*** Extracted data

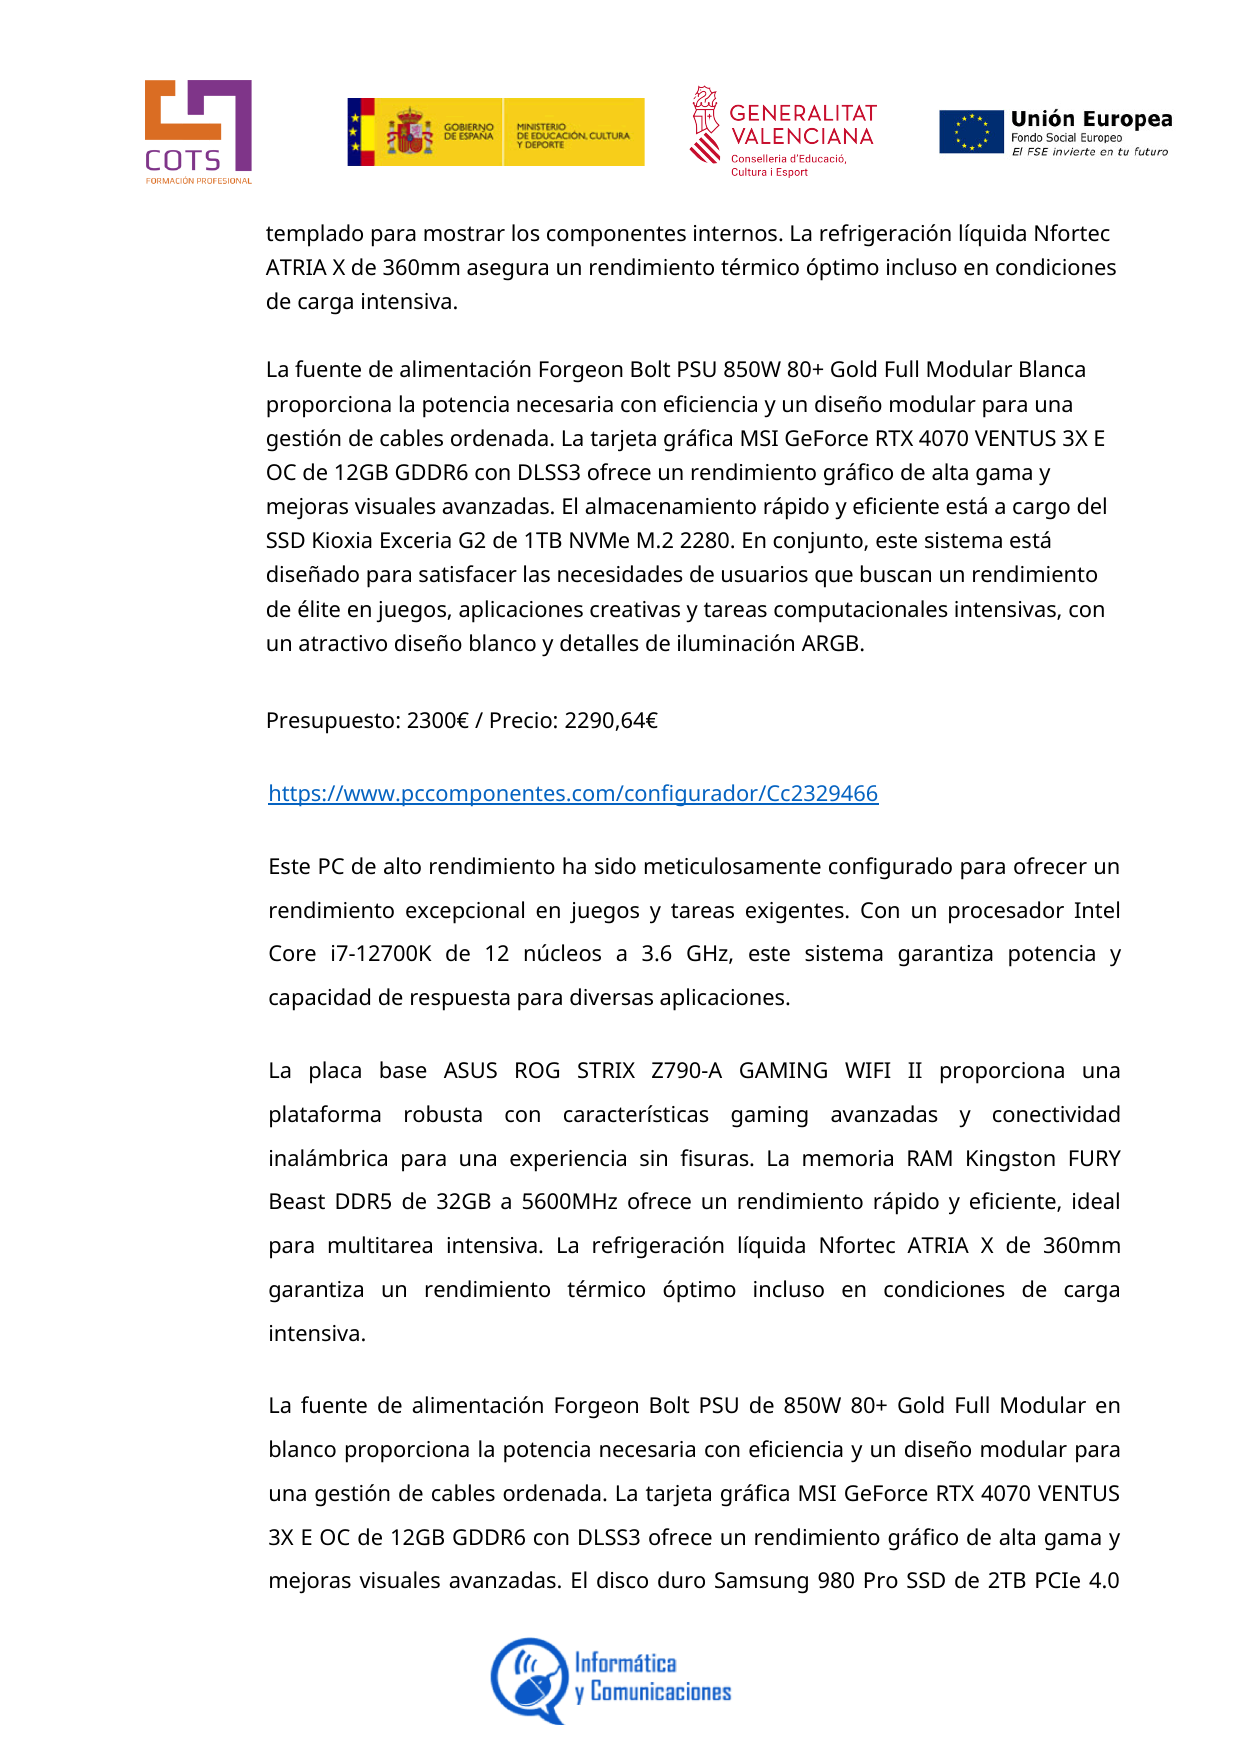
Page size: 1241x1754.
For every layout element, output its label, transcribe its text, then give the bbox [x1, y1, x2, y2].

picture [138, 73, 255, 190]
picture [347, 98, 645, 166]
picture [931, 101, 1186, 163]
picture [689, 85, 877, 178]
text La fuente de alimentación Forgeon Bolt PSU de 850W 80+ Gold Full Modular en blanco proporciona la potencia necesaria con eficiencia y un diseño modular para una gestión de cables ordenada. La tarjeta gráfica MSI GeForce RTX 4070 VENTUS 3X E OC de 12GB GDDR6 con DLSS3 ofrece un rendimiento gráfico de alta gama y mejoras visuales avanzadas. El disco duro Samsung 980 Pro SSD de 2TB PCIe 4.0 NVMe M.2 proporciona un almacenamiento rápido y espacioso para datos y aplicaciones. En conjunto, este sistema está diseñado para satisfacer las necesidades de los usuarios que buscan un rendimiento excepcional, acompañado de un atractivo diseño blanco y detalles de iluminación ARGB. [268, 1377, 1122, 1595]
list La placa base ASUS TUF GAMING Z790 PLUS WIFI proporciona una sólida base con características gaming avanzadas y conectividad inalámbrica. La memoria RAM Kingston FURY Beast DDR5 de 32GB a 5600MHz garantiza un rendimiento rápido y eficiente para multitarea intensiva. En cuanto al diseño, la caja Forgeon Kyber ARGB Cristal Templado USB 3.0 Blanca ofrece un aspecto elegante con cristal templado para mostrar los componentes internos. La refrigeración líquida Nfortec ATRIA X de 360mm asegura un rendimiento térmico óptimo incluso en condiciones de carga intensiva. [266, 218, 1122, 316]
text Este PC de alto rendimiento ha sido meticulosamente configurado para ofrecer un rendimiento excepcional en juegos y tareas exigentes. Con un procesador Intel Core i7-12700K de 12 núcleos a 3.6 GHz, este sistema garantiza potencia y capacidad de respuesta para diversas aplicaciones. [268, 837, 1122, 1012]
text https://www.pccomponentes.com/configurador/Cc2329466 [268, 764, 1122, 808]
text Presupuesto: 2300€ / Precio: 2290,64€ [266, 691, 1122, 735]
list La fuente de alimentación Forgeon Bolt PSU 850W 80+ Gold Full Modular Blanca proporciona la potencia necesaria con eficiencia y un diseño modular para una gestión de cables ordenada. La tarjeta gráfica MSI GeForce RTX 4070 VENTUS 3X E OC de 12GB GDDR6 con DLSS3 ofrece un rendimiento gráfico de alta gama y mejoras visuales avanzadas. El almacenamiento rápido y eficiente está a cargo del SSD Kioxia Exceria G2 de 1TB NVMe M.2 2280. En conjunto, este sistema está diseñado para satisfacer las necesidades de usuarios que buscan un rendimiento de élite en juegos, aplicaciones creativas y tareas computacionales intensivas, con un atractivo diseño blanco y detalles de iluminación ARGB. [266, 354, 1122, 658]
text La placa base ASUS ROG STRIX Z790-A GAMING WIFI II proporciona una plataforma robusta con características gaming avanzadas y conectividad inalámbrica para una experiencia sin fisuras. La memoria RAM Kingston FURY Beast DDR5 de 32GB a 5600MHz ofrece un rendimiento rápido y eficiente, ideal para multitarea intensiva. La refrigeración líquida Nfortec ATRIA X de 360mm garantiza un rendimiento térmico óptimo incluso en condiciones de carga intensiva. [268, 1041, 1122, 1347]
picture [483, 1637, 740, 1724]
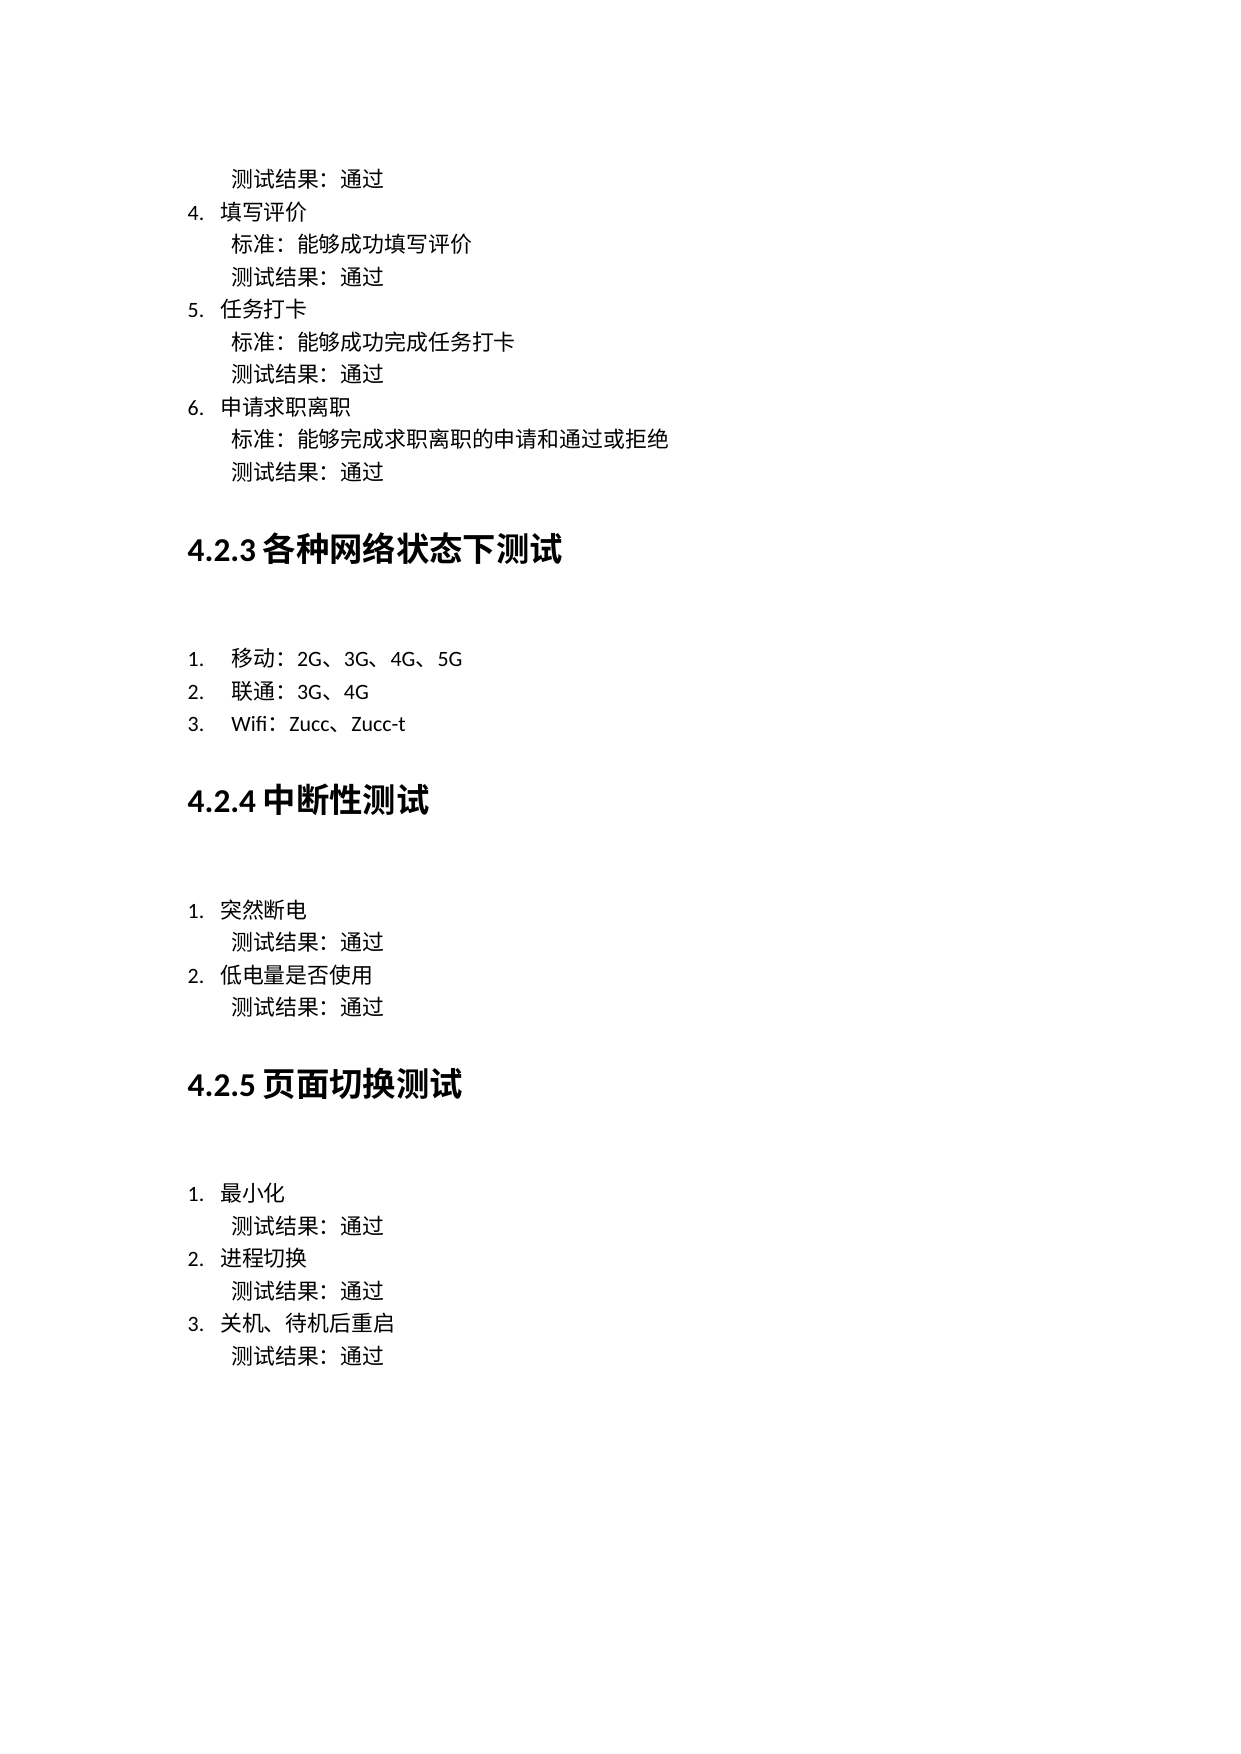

******

Take from the listing above each line in which the string "excepcional" is found.

-- Output of the exercise --
text La fuente de alimentación Forgeon Bolt PSU de 850W 80+ Gold Full Modular en blanco proporciona la potencia necesaria con eficiencia y un diseño modular para una gestión de cables ordenada. La tarjeta gráfica MSI GeForce RTX 4070 VENTUS 3X E OC de 12GB GDDR6 con DLSS3 ofrece un rendimiento gráfico de alta gama y mejoras visuales avanzadas. El disco duro Samsung 980 Pro SSD de 2TB PCIe 4.0 NVMe M.2 proporciona un almacenamiento rápido y espacioso para datos y aplicaciones. En conjunto, este sistema está diseñado para satisfacer las necesidades de los usuarios que buscan un rendimiento excepcional, acompañado de un atractivo diseño blanco y detalles de iluminación ARGB. [268, 1377, 1122, 1595]
text Este PC de alto rendimiento ha sido meticulosamente configurado para ofrecer un rendimiento excepcional en juegos y tareas exigentes. Con un procesador Intel Core i7-12700K de 12 núcleos a 3.6 GHz, este sistema garantiza potencia y capacidad de respuesta para diversas aplicaciones. [268, 837, 1122, 1012]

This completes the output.